The findings may promote treatments for diseases related to brain function
A study carried out at Tel Aviv University raises the hypothesis that an increase in the levels of the protein tomosin in the hippocampus may be related to degenerative diseases such as Alzheimer's. The findings may promote treatments for diseases related to brain function, such as Alzheimer's and Parkinson's.
The researchers, Prof. Uri Ashari and Dr. Boaz Barak, injected the protein tomosin into the brains of laboratory mice, and examined the effect of the injection on the operation of the hippocampus - an area of the brain that is severely affected by Alzheimer's disease and the like. Their findings may serve as a model for the development of innovative treatment methods for degenerative diseases of the brain, which impair learning and memory functions.
The research was carried out in the Department of Neurobiology at the Faculty of Life Sciences and the Segol School of Neuroscience of Tel Aviv University, in collaboration with the American Research Institute NIH, and was recently published in the scientific journal NeuroMolecular Medicine.
"The nerve cells in our brain communicate with each other by transferring molecules known as neurotransmitters, which cause chemical and electrical reactions," explains Dr. Boaz Barak, who carried out the research. "The neurotransmitters are transferred from cell to cell in small vesicles, and the transfer mechanism is carefully regulated by the nerve cells, to prevent over-transfer or, alternatively, lack of transfer.

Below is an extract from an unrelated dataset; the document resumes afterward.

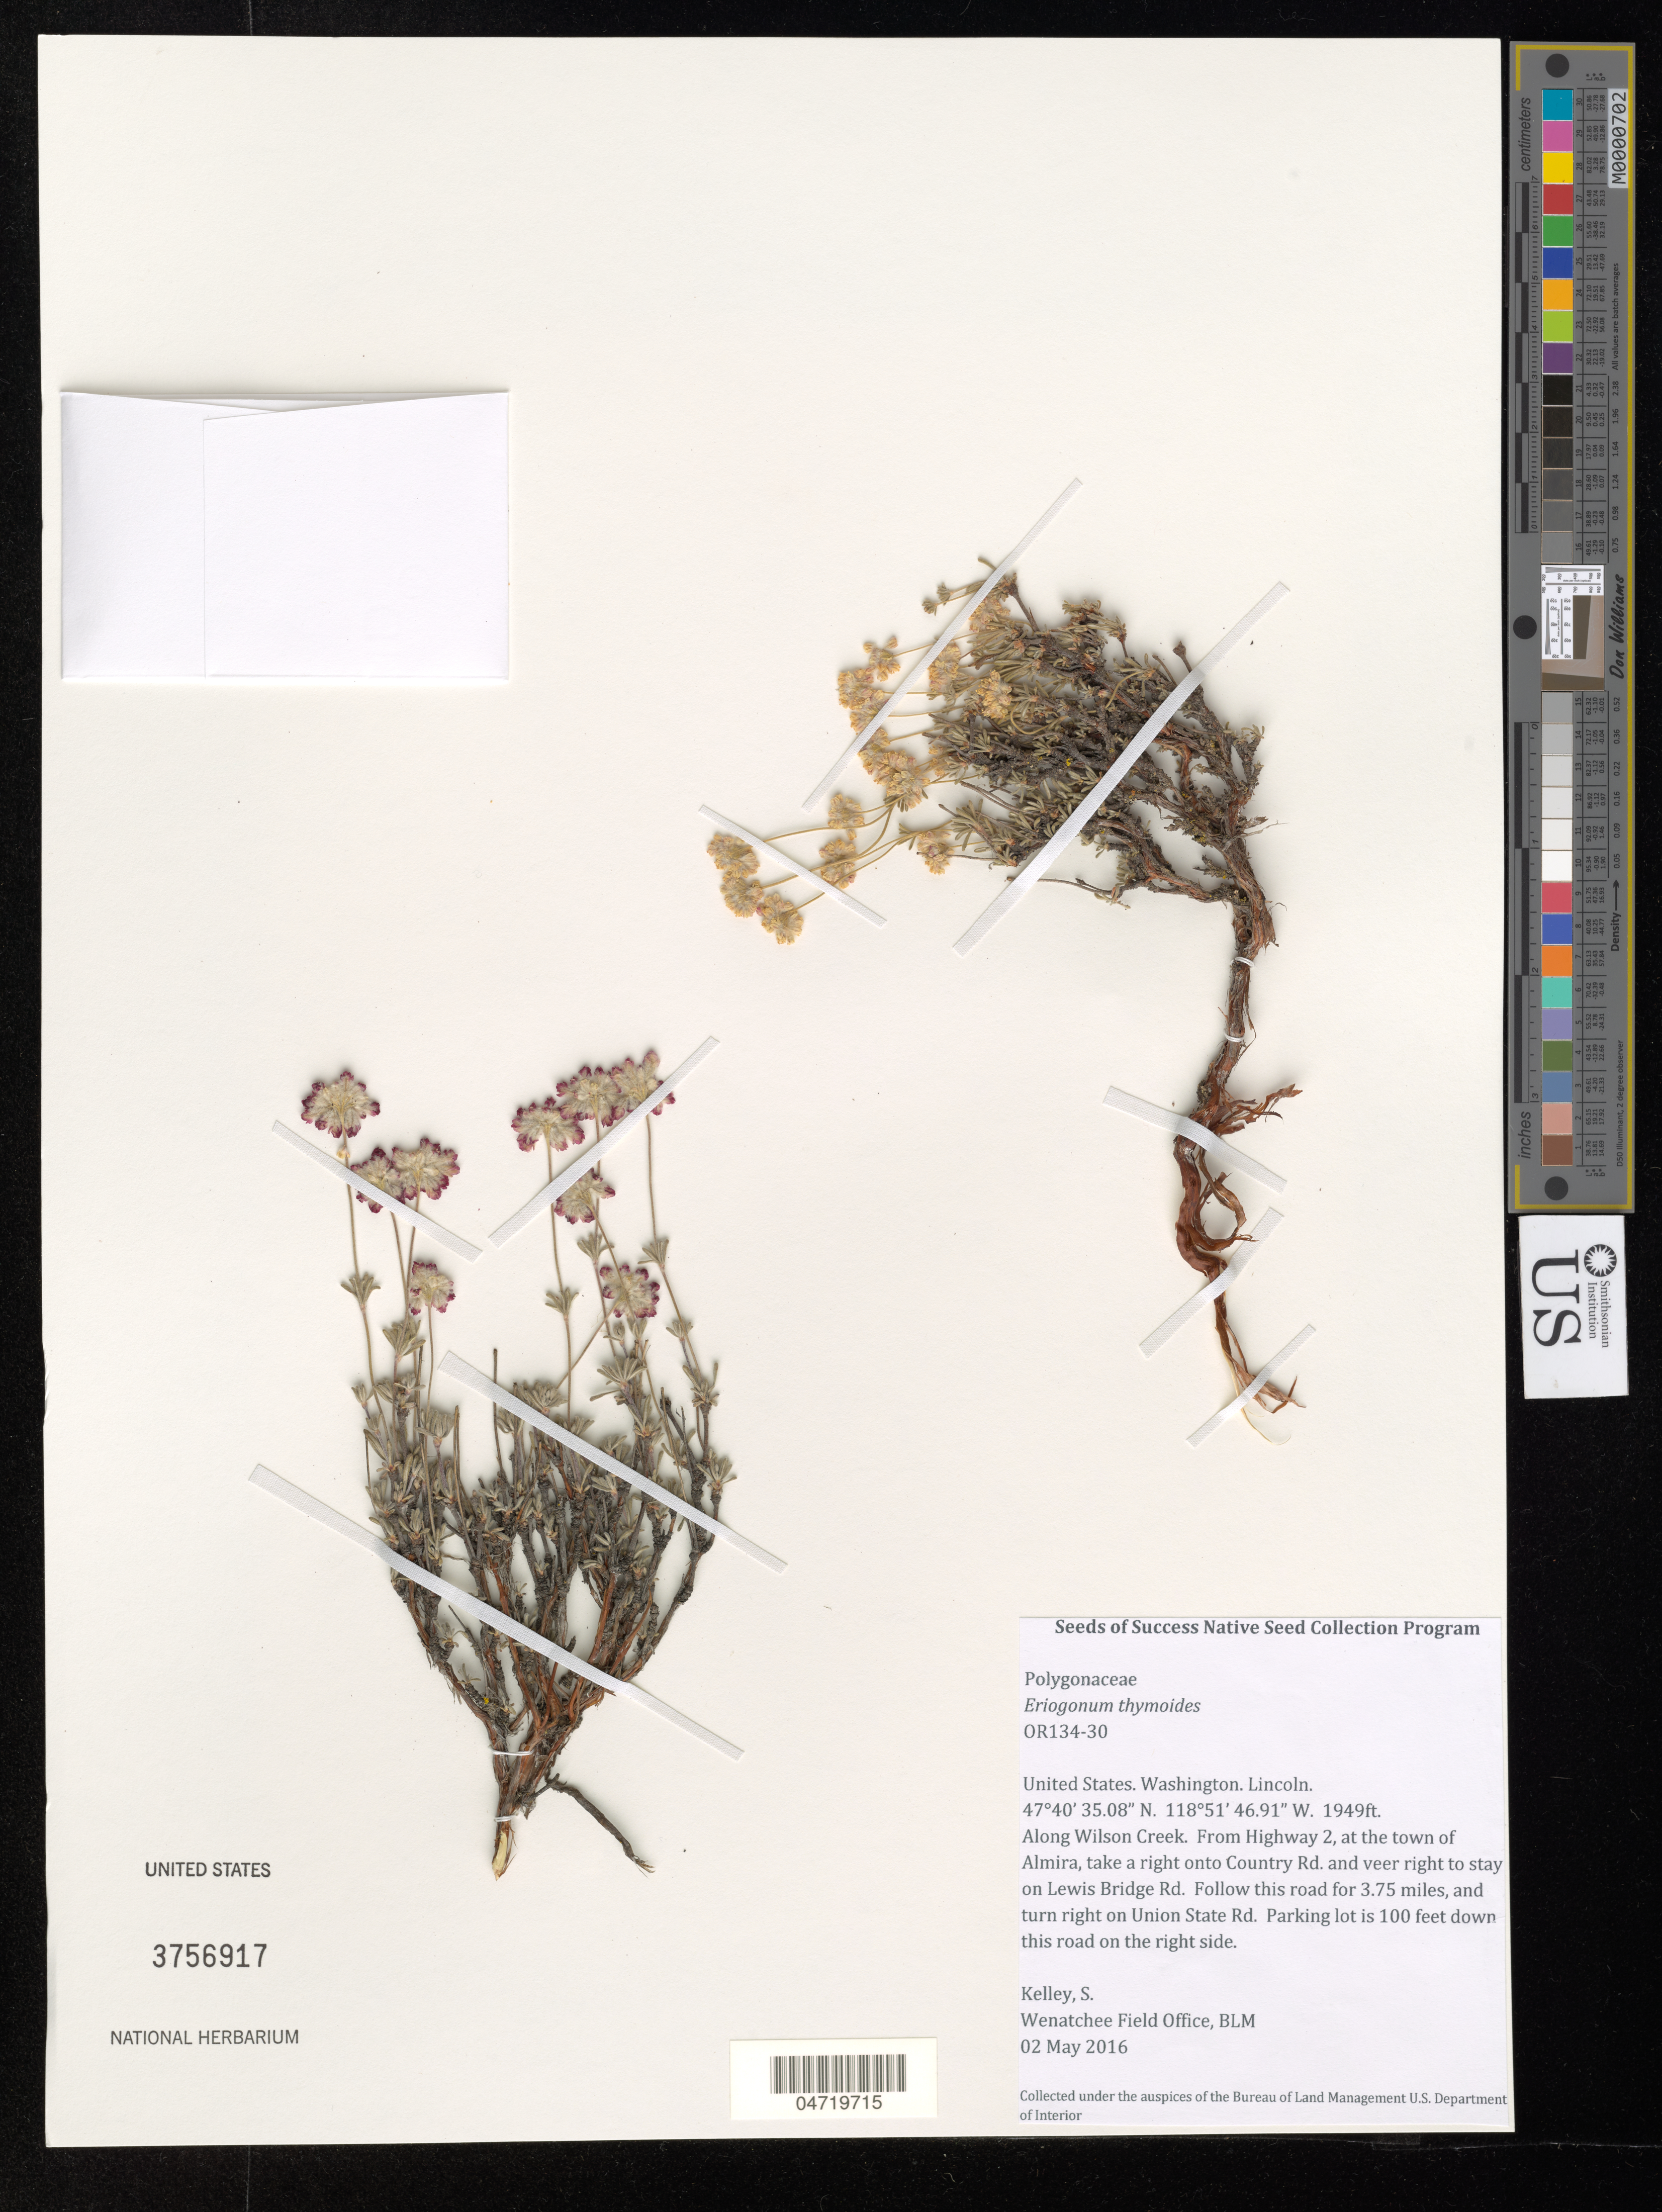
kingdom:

As mentioned, one of the proteins that help regulate the rate of transmission of neurotransmitters is Tomosyn, whose function is to delay the release of vesicles."
The researchers sought to examine the effect of tomosine on brain activity, and in particular on the activity of the hippocampus, that area of the brain responsible for memory, learning and navigation processes, in humans and other vertebrate animals. For this purpose, they injected into the hippocampus of adult mice a virus containing a gene for the production of tomosin. The injection caused an overexpression of the protein in the nerve cells, and the increased level of tomosin resulted in a decrease in the rate of transmission of neurotransmitters in the hippocampus.

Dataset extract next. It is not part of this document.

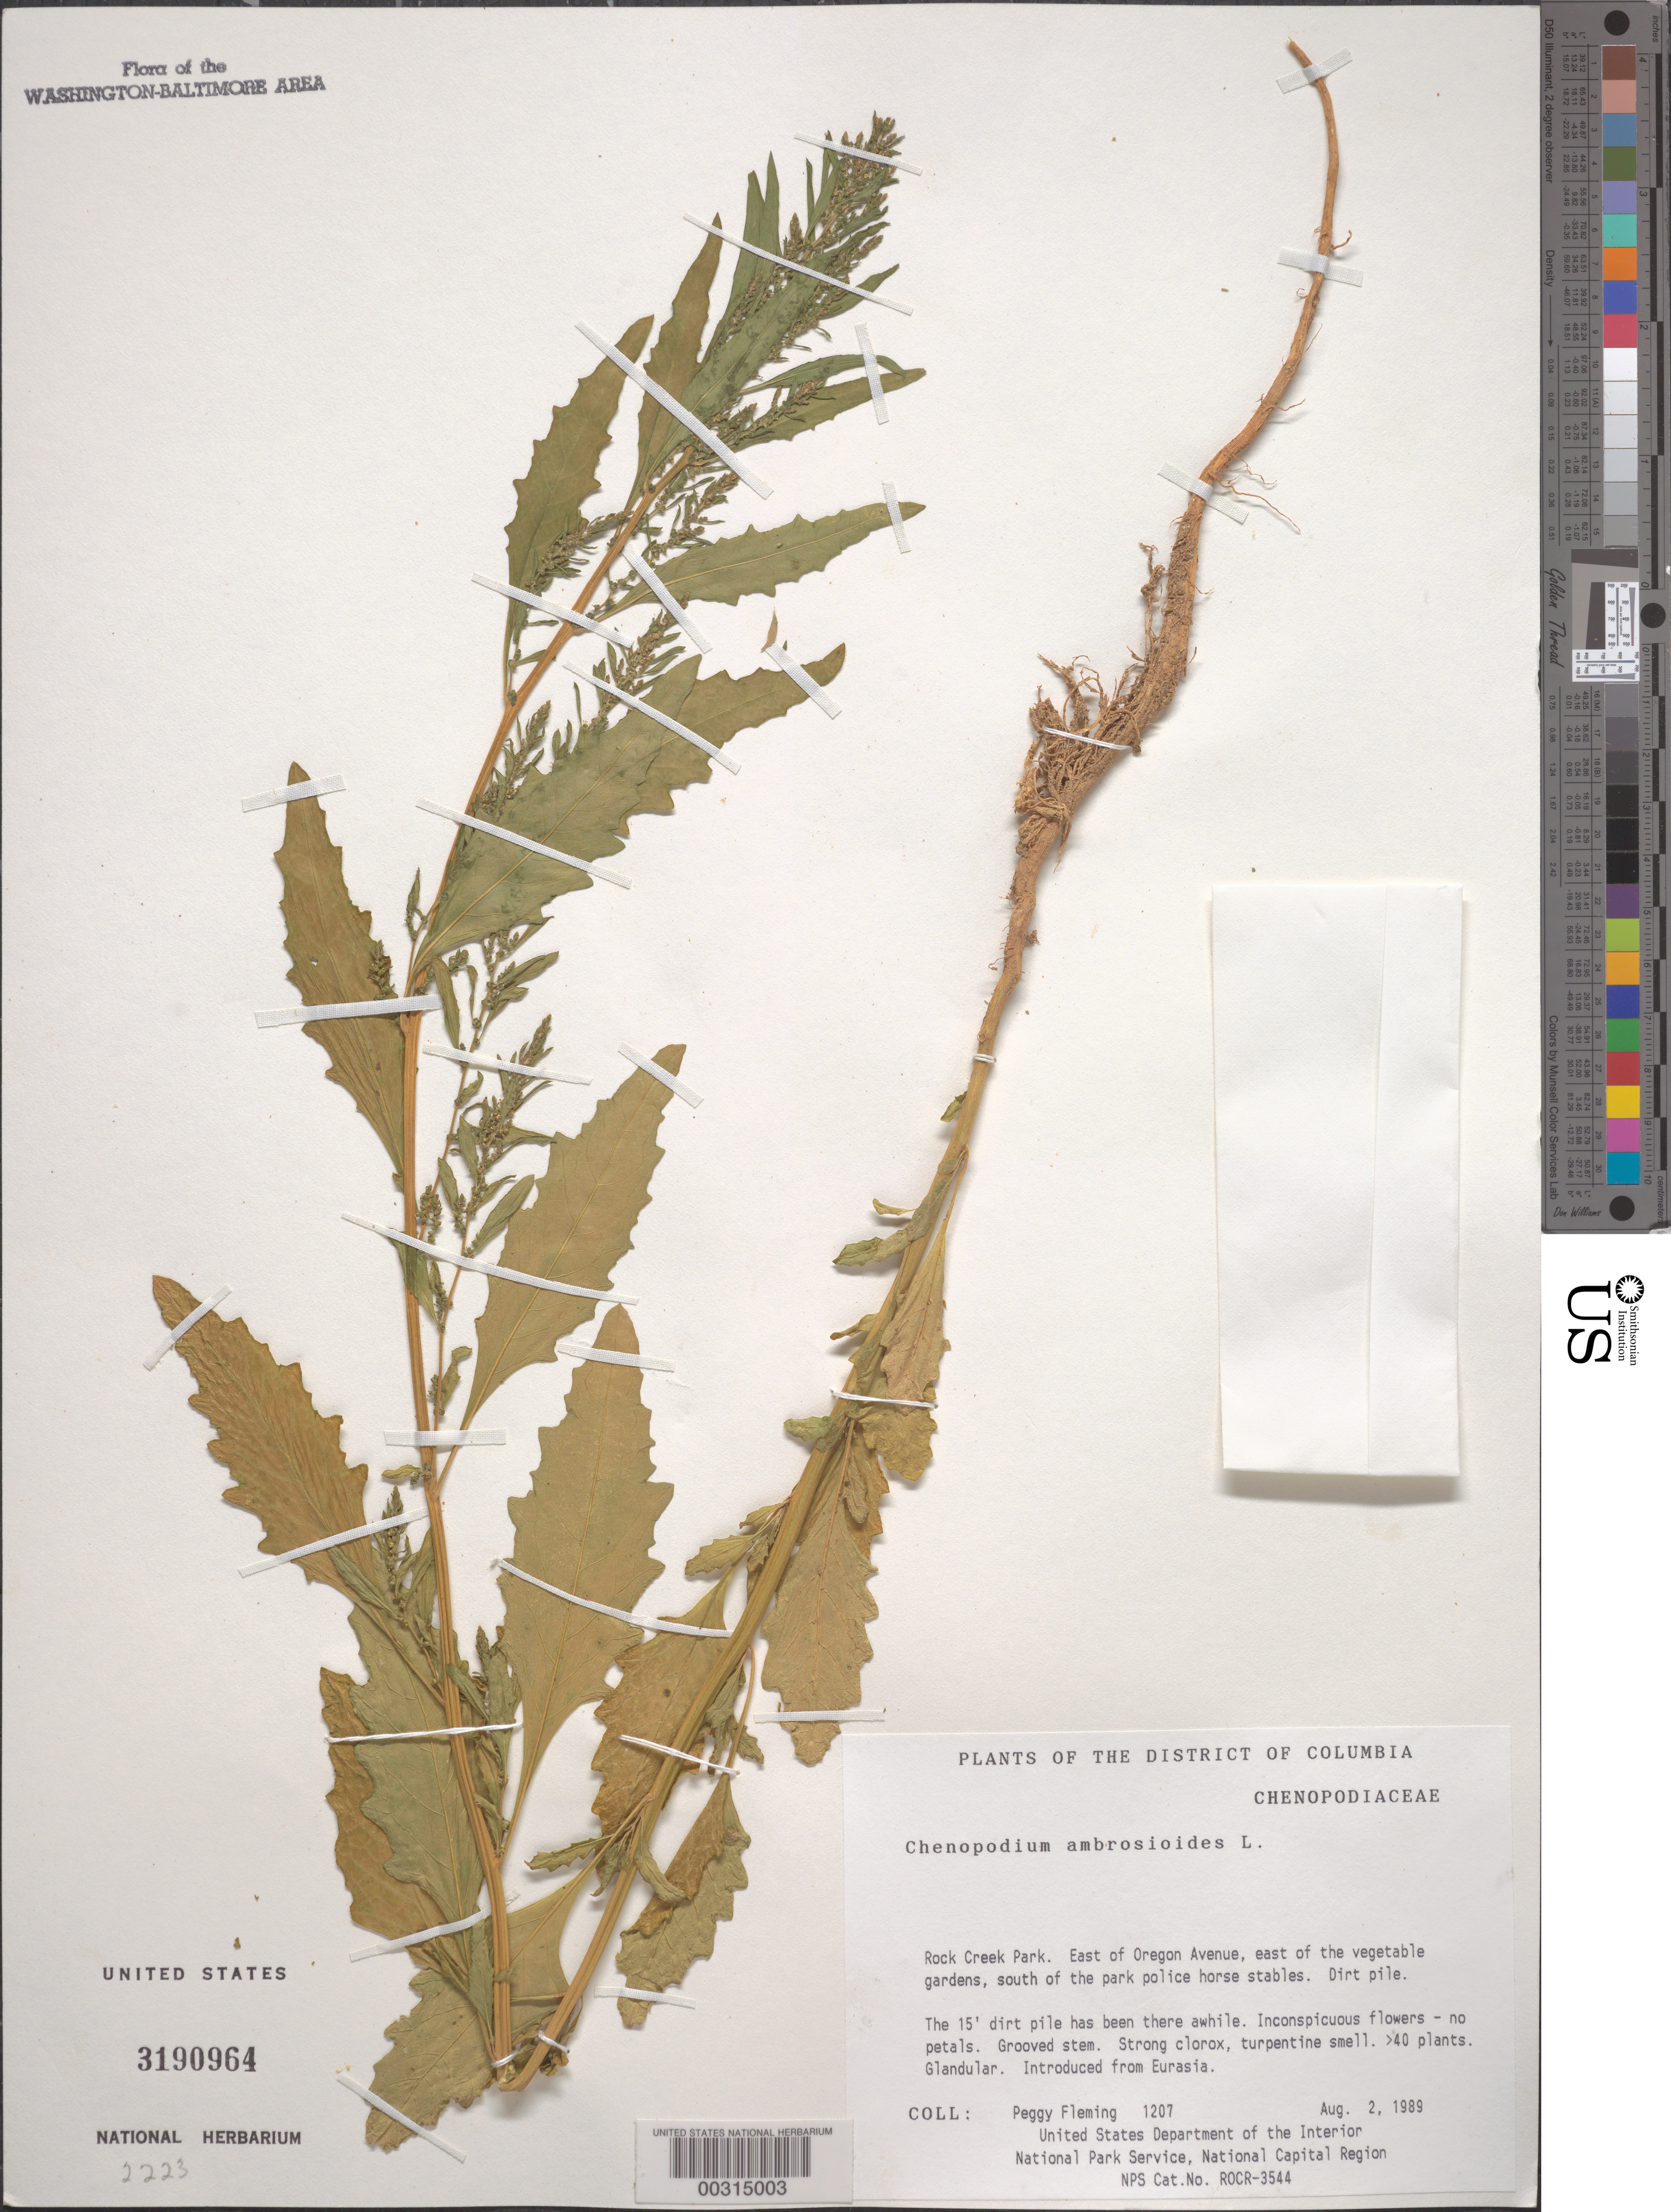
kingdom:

Tomosin increases, function decreases
To test the mice's performance, the researchers gave them a cognitive-behavioral test: a task called the Morris Water Maze
(Morris water maze test), which tests the ability for spatial navigation. As part of the test, the mice were required to find their way to a platform hidden in a pool of water, according to various signs presented to them. Mice whose brains were injected with tomosin performed the task much less efficiently than the control group, evidence of a significant impairment in learning and memory abilities. Later, the researchers performed an autopsy on the brains of the mice, and conducted physiological measurements of the transmission of the neurotransmitters in the hippocampus areas that were affected by the tomosine. They discovered a decrease in activity, which corresponds to the inhibitory action of the protein, and provides a physiological explanation for the behavioral and cognitive phenomena observed earlier.
"The results of the study have many implications," says Prof. Uri Ashari, one of the leaders of the study. "In the research aspect, they help neuroscientists learn about the importance of the hippocampus for memory and learning processes, and shed light on the performance of behavioral tasks by mice. In the applied aspect, they help us to understand how brain function is damaged due to diseases or old age, and imply that an increase in the expression levels of the protein tomosin in the hippocampus may be related to degenerative diseases such as Alzheimer's. What's more: in the future, the findings may promote treatments for diseases related to brain function, such as Alzheimer's and Parkinson's. The technique we used to express a protein in a localized manner in the brain, may be used to manipulate specific points in the brain, to improve the condition of the patients. In addition, we continue our research: we locate additional molecules that change their activity in the brain during Alzheimer's disease, and examine the effects of injecting these molecules into the hippocampus on the development of the disease."